Uma mudança na estrutura de
incentivos estimula os comportamentos desejados. Se o Estado quer que o
indivíduo pague impostos, é preciso cobrar de todos com justiça e equidade e oferecer
serviços de qualidade em contrapartida. Se o objetivo é reforçar a participação
política, é preciso garantir que as regras eleitorais ofereçam candidaturas que
representem os anseios do eleitorado e que os eleitos consigam colocar em
prática a agenda prometida. Impostos indiretos são uma estratégia de Estados incompetentes
que oferecem pouco retorno ao cidadão e voto obrigatório é desnecessário em
países onde a população sente que seu voto faz alguma diferença. Do mesmo modo,
se o objetivo é diminuir o crime, incentivos também são necessários para
contrabalançar a tentadora alternativa do mundo do crime: o crime não compensa
- mas somente quando existem empregos suficientes e que pagam o necessário para
que o indivíduo leve uma vida minimamente digna e honesta, numa sociedade sem
abismos sociais como os brasileiros. Com tantos incentivos perversos, as opções
pela sonegação, absenteísmo ou pela ilegalidade podem ser escolhas erradas, mas
não de todo irracionais.
Finalmente, para reduzir a
criminalidade, é preciso que voltemos a ter vergonha na cara neste país! Ministros,
parlamentares, presidentes e ex-presidentes sequer ficam ruborizados ao contarem
mentiras deslavadas publicamente, indício fisiológico de alguma noção de ética
no indivíduo. Mesmo entre os ladrões existe uma “ética”, ainda que peculiar: o
reconhecimento de que “a casa caiu” quando pego, de que “sangue se lava com
sangue”, que estupradores e delatores são desprezíveis, que a palavra dada tem
valor de contrato, etc.

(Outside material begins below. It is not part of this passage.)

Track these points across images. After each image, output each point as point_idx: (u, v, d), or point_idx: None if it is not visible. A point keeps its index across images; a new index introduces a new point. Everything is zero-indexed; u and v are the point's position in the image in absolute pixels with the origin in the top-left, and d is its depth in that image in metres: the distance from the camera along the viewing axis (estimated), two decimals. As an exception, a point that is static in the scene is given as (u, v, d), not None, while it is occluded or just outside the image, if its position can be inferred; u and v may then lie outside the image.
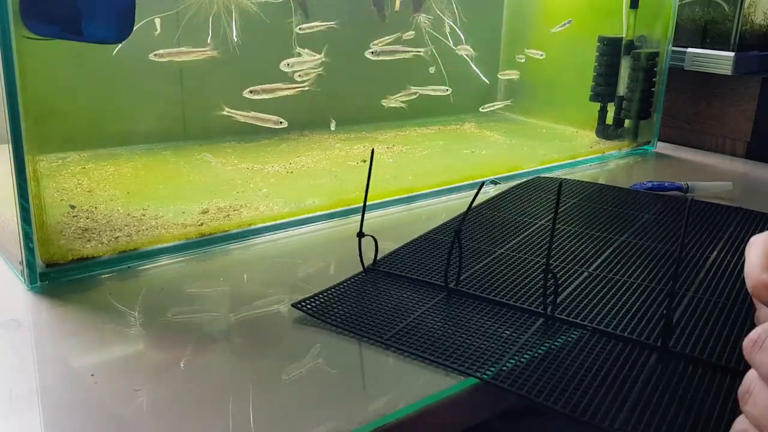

Há algo de muito errado num país quando ladrões e
assassinos demostram ter mais ética e vergonha na cara do que algumas
lideranças políticas. Pode-se tentar qualquer reforma do art. 144 da
Constituição, que trata da segurança pública, mas todas estarão fadadas ao insucesso
se o parágrafo primeiro não instituir, antes de qualquer coisa, que “É preciso
tomar vergonha na cara. Revogam-se todas as disposições em contrário”.